The ineffective board, lack of expertise of board members, proximity of independent directors to the investment manager (brother, stepfather) and lack of risk oversight all contributed to a poorly performing board of directors. As a consequence, it was deemed that decisions were not made based on the best interests of the shareholders. This is a highly influential case for all members of the investment management industry, as there has been a shift towards greater demands for transparency from financial regulators on a global scale, as well as from investors who are becoming more sophisticated and learning from these types of examples.

As such, it is understandable that the provision of documents which prove that board members met, discussed and debated relevant issues, is increasingly essential. An experienced corporate secretary who provides the relevant documentation pre-meeting, during a meeting, and takes appropriate measures post-meeting is invaluable in this respect.
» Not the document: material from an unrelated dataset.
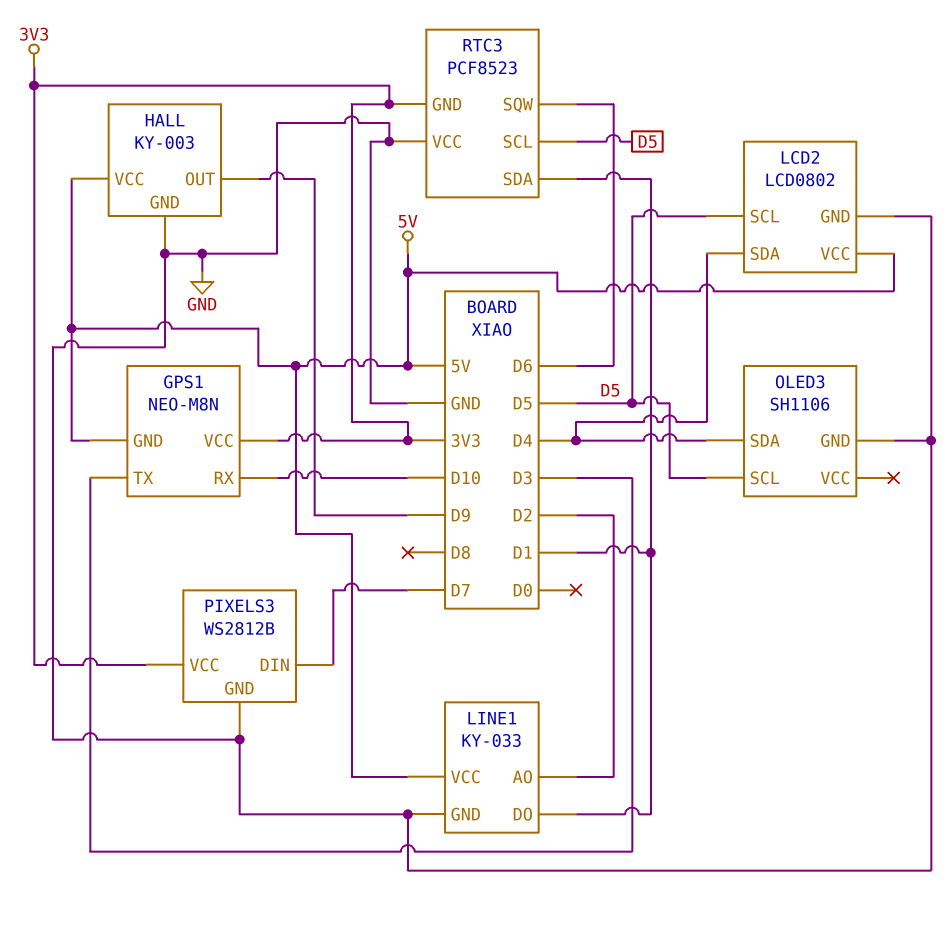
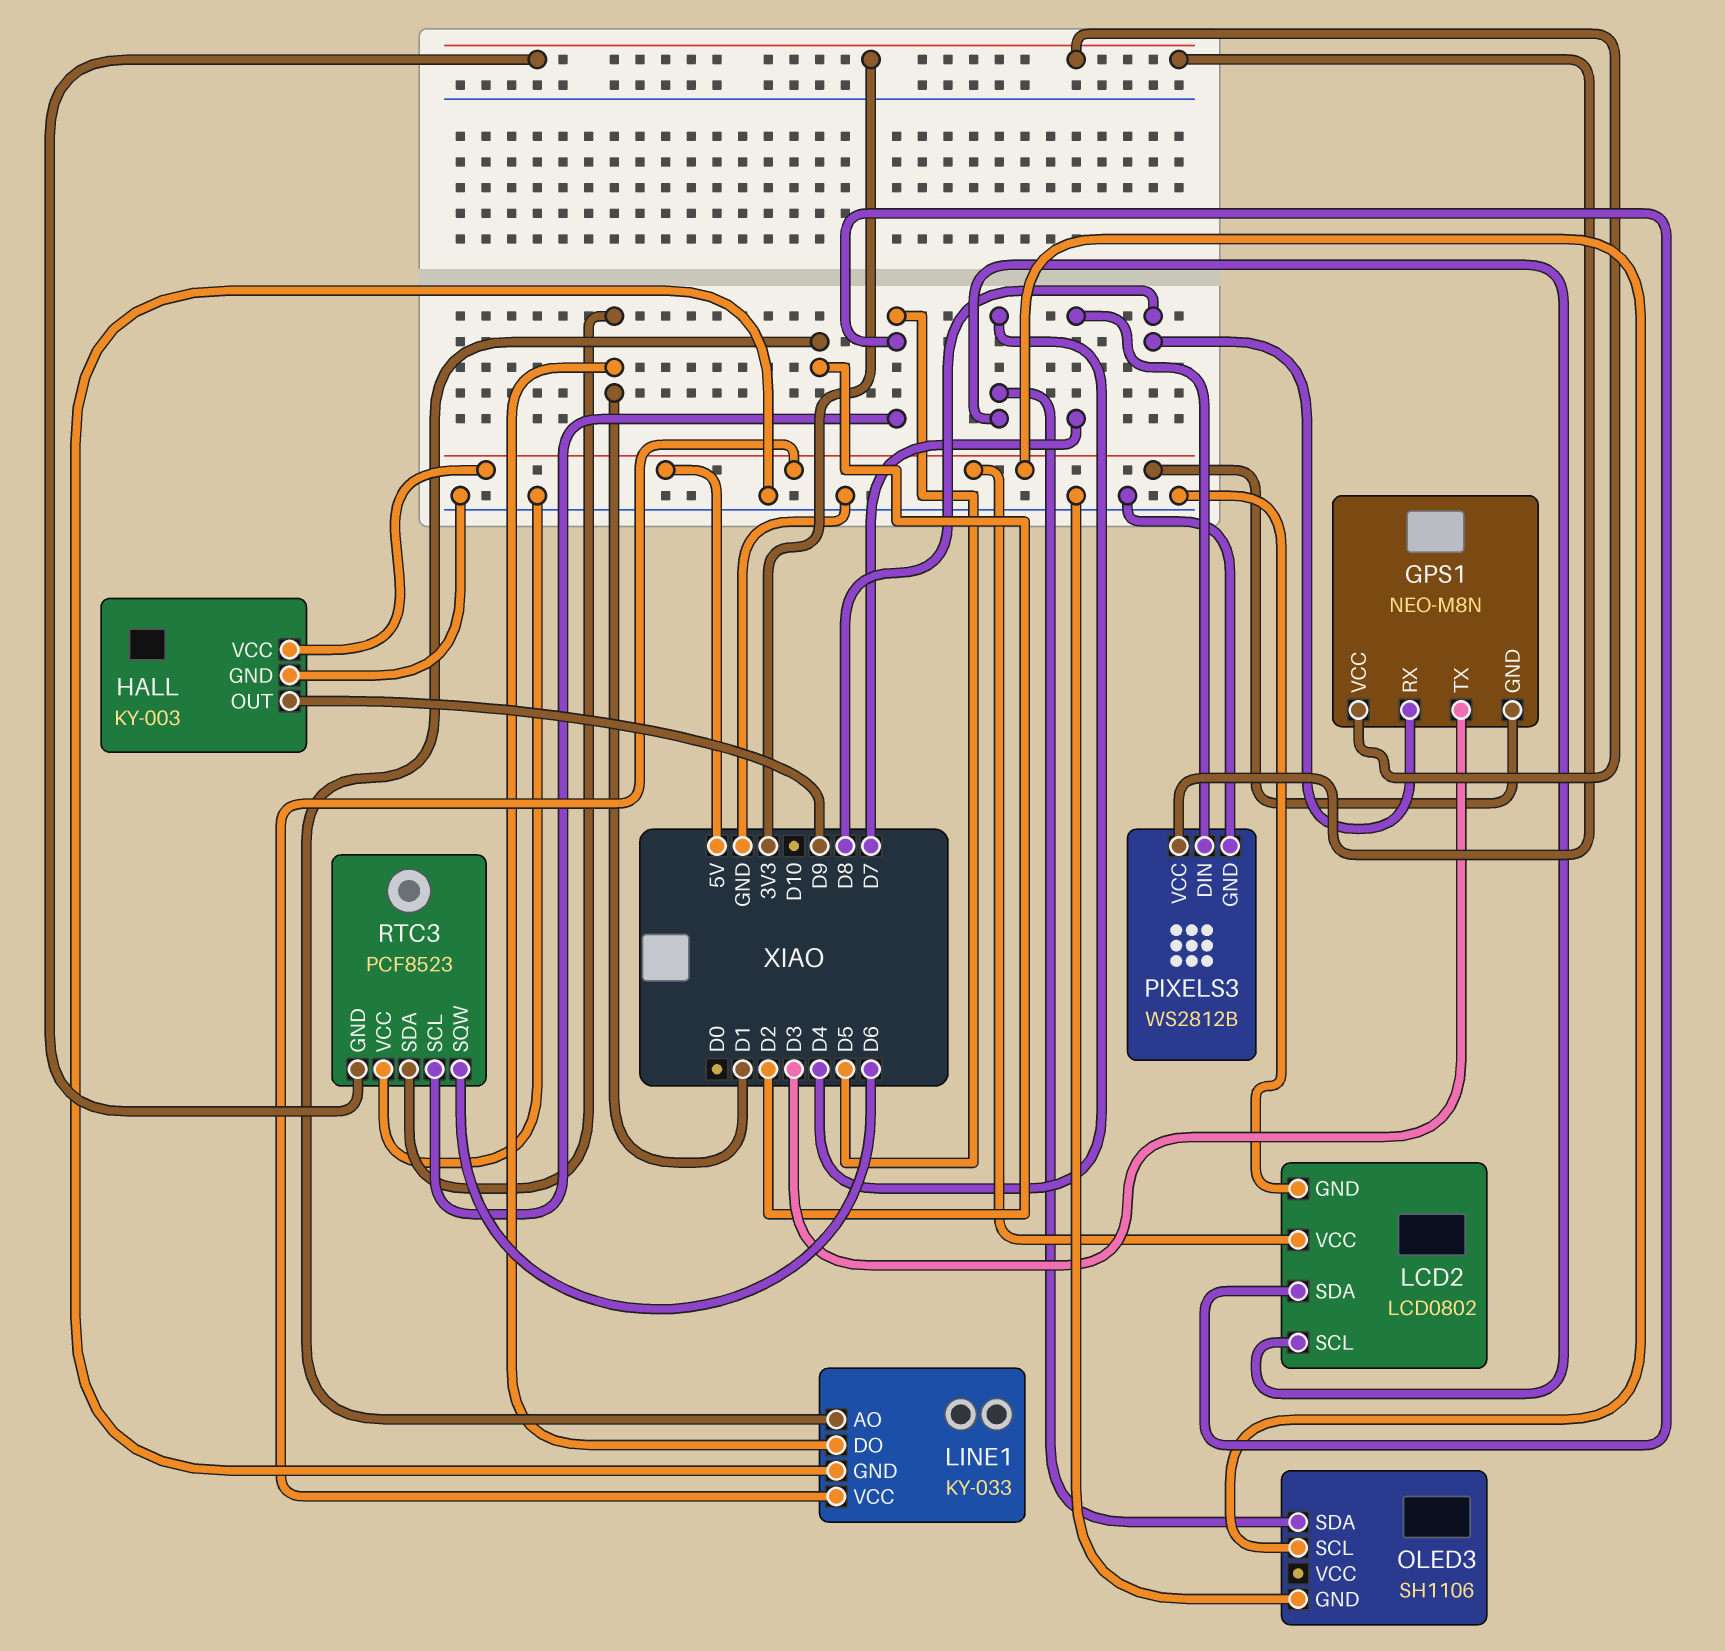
GPS1 pin RX: D10 -> D8
LCD2 pin SCL: D5 -> D4
LCD2 pin SDA: D4 -> D5
OLED3 pin SCL: D5 -> 5V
The applicable domicile of choice will often provide guidance on how good corporate governance can be achieved. For example Ireland, the biggest hedge fund domicile in Europe, introduced the Corporate Governance Code for Collective Investment Schemes and Management Companies at the beginning of 2012. It is understood that Guernsey is developing a similar code and the Cayman Islands Monetary Authority’s Statement of Guidance on Corporate Governance is under policy review. Companies can conduct ‘gap analyses’ in order to determine where their board needs to increase effort to comply with the recommendations and govern the investment vehicle to the highest standard possible.

Globally, corporate governance for investment funds is undergoing close examination, in an effort to prevent failure of financial firms in the future.  This can only be achieved if a proactive approach is taken in order to ensure that boards of directors possess the right amount of expertise and that this expertise is utilised efficiently via the correct procedures and information flows.